Mills cites “pathological narcissism” and “psychopathic Islamdom” both of which are both upon us. He reminds us that the much maligned Freud was–and still is–really great. Freud said: “Men are not gentle creature who want to be loved;” rather, according to Mills, “they want to exploit, con, use, conquer, humiliate, torture and kill.” Mills reminds us of this poignant exchange.

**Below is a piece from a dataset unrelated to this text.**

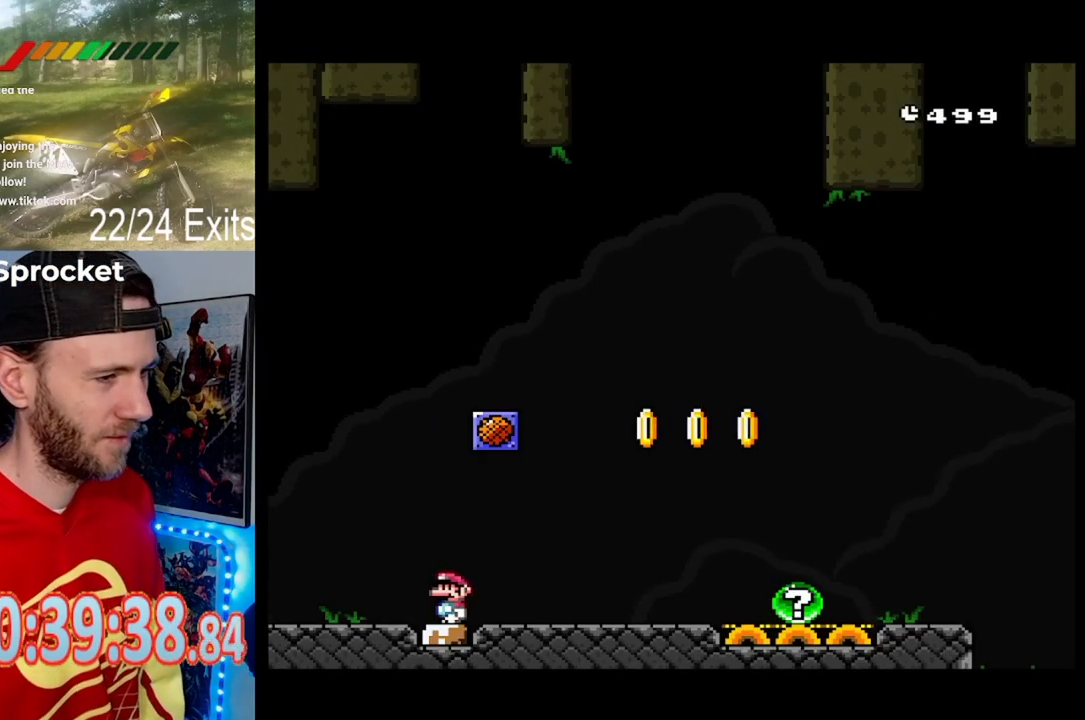
{"buttons": ["B", "Y"], "events": [[200, "DPAD_RIGHT", "down"], [333, "DPAD_RIGHT", "up"], [400, "B", "down"]]}
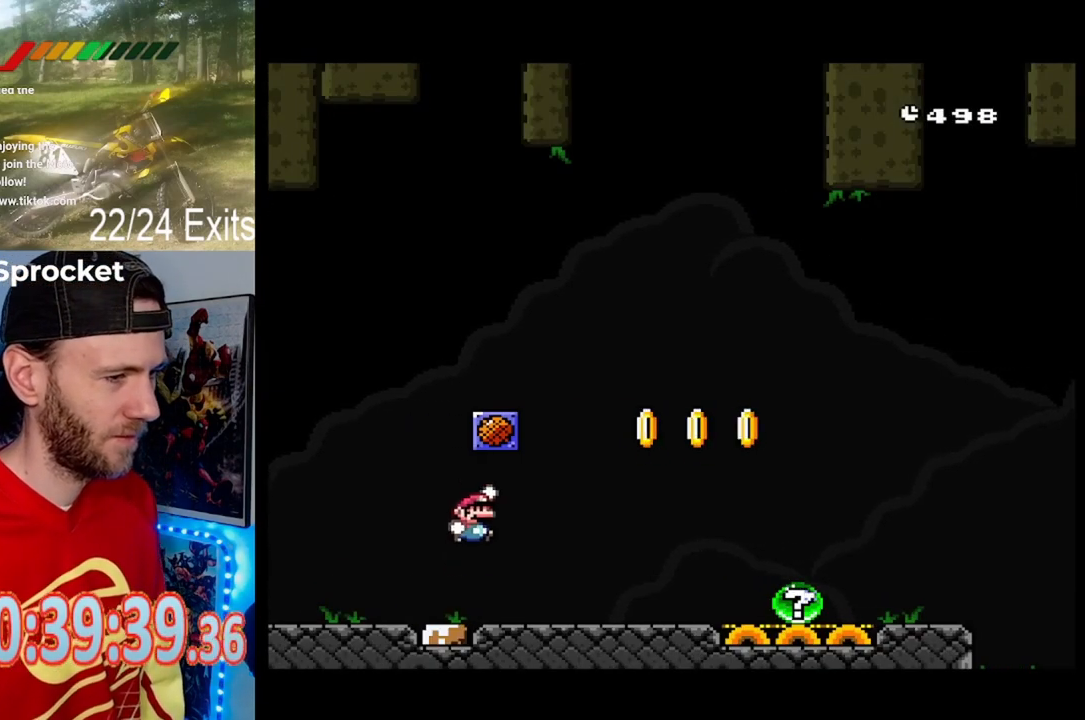
{"buttons": [], "events": [[133, "B", "up"], [200, "Y", "up"]]}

“Einstein approached Freud on behalf of the League of Nations and asked the question, ‘Is there any way of delivering mankind from the curse of war? Freud responded with reservation, suggesting that perhaps it may only be mitigated.”
Wherein lies hope? Mills suggests that we would need to become conscious about human nature being “base, primitive, feral..(even though doing so would) fracture all illusory notions of a civilized, just, and loving world, for it only takes one act of barbarism to remind us that evil is no illusion.”
He views the recent pandemic (which we now know was released from a lab in Wuhan), as having “transformed the world in every conceivable way, from restrictions in social, workforce, and economic infrastructure crippling our contemporary societies.” Mills hopes that our children and grandchildren will “reverse our foolish path…But, as it stands, humanity is on a collision course with disaster…If I were a betting man, I would say that we are on the brink of extinction.”
Now you may better understand why I “escape” when I can into books and bookstores and into soap opera series about small, very dear, loving, caring communities.
Let me add: I take no position on climate change; I am neither a scientist nor an ideologue; and thus do not attribute any single, specific, disaster, (fire, flood, plague, hurricane, the Santa Ana winds, or storms), to global warming–I really do not want to get into the endless back and forth that this subject attracts, at least not here. Not now.
Pace to all of us on earth as it is in Heaven.